START Extract
Here, Sport360 addresses five talking points over the games to come.

CAN UAE BOUNCE BACK?

It has already been a campaign to remember for the Whites. The win in Japan will live long in the memory. Then came the home game against Australia with the Asian champions just a little too clever and composed for the hosts, a narrow 1-0 defeat disappointing but certainly not disastrous for UAE.

The next two games could show what kind of campaign Mahdi Ali’s men are going to have. Six points are up for grabs and the full complement would demonstrate that the UAE can not only bounce back from the occasional bad result but are serious contenders for one of the top two spots.

Thailand have improved in recent years and were unlucky to lose 1-0 in Saudi Arabia in the opening game. Then came a 2-0 defeat at home to Japan in which the Samurai Blue showed their class. Yet, UAE have to take all three points to set themselves up for a trip to Saudi Arabia – that should be something special.

Follow every Asian Cup qualifier with our Live Score Centre

CAN QATAR STOP SON HEUNG-MIN & KEEP DREAM ALIVE?

When you’re hosting the 2022 World Cup, are desperate to qualify for 2018 but lose the first two games in the final round of qualification, a trip to South Korea is probably the last thing you need.

Throw one of the most in-form players in the world into the mix and Qatar have much to do at Suwon World Cup Stadium.

Son Heung-min had a sensational September for Tottenham Hotspur, scoring for fun. All four goals in the Premier League were memorable and then there was the winner at CSKA Moscow in the Champions League.
END Extract
# Work instruction
Please reproduce the passage from the qualifier preview word for word, starting with "Here, Sport360 addresses" and going on through "top two spots.".
START Source information
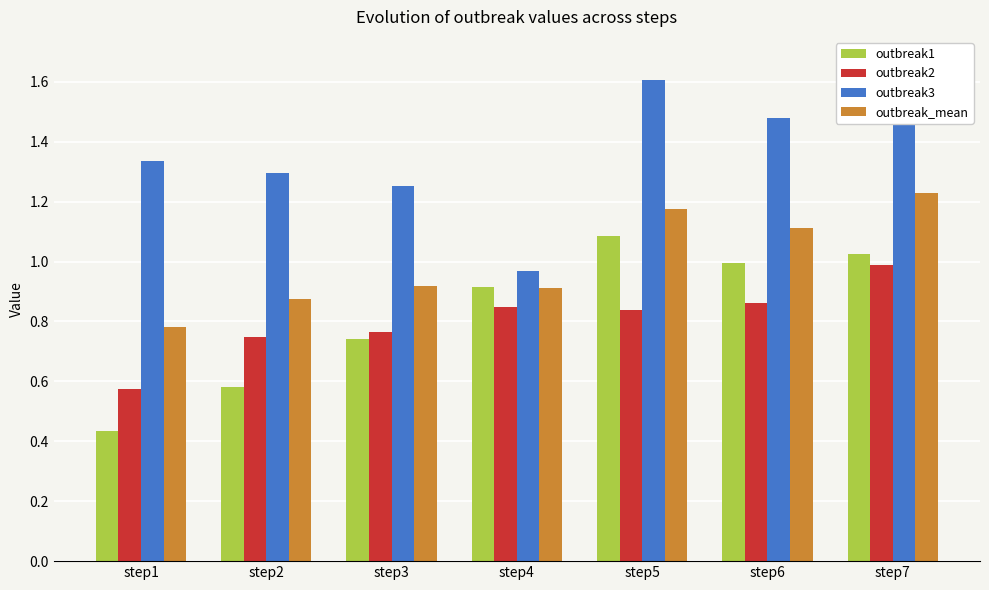

Reading left to right, transcribe all the data shown in this chart.

outbreak1: 0.4	0.6	0.7	0.9	1.1	1.0	1.0
outbreak2: 0.6	0.7	0.8	0.8	0.8	0.9	1.0
outbreak3: 1.3	1.3	1.3	1.0	1.6	1.5	1.7
outbreak_mean: 0.8	0.9	0.9	0.9	1.2	1.1	1.2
END Source information
# Solution for this problem
Here, Sport360 addresses five talking points over the games to come.

CAN UAE BOUNCE BACK?

It has already been a campaign to remember for the Whites. The win in Japan will live long in the memory. Then came the home game against Australia with the Asian champions just a little too clever and composed for the hosts, a narrow 1-0 defeat disappointing but certainly not disastrous for UAE.

The next two games could show what kind of campaign Mahdi Ali’s men are going to have. Six points are up for grabs and the full complement would demonstrate that the UAE can not only bounce back from the occasional bad result but are serious contenders for one of the top two spots.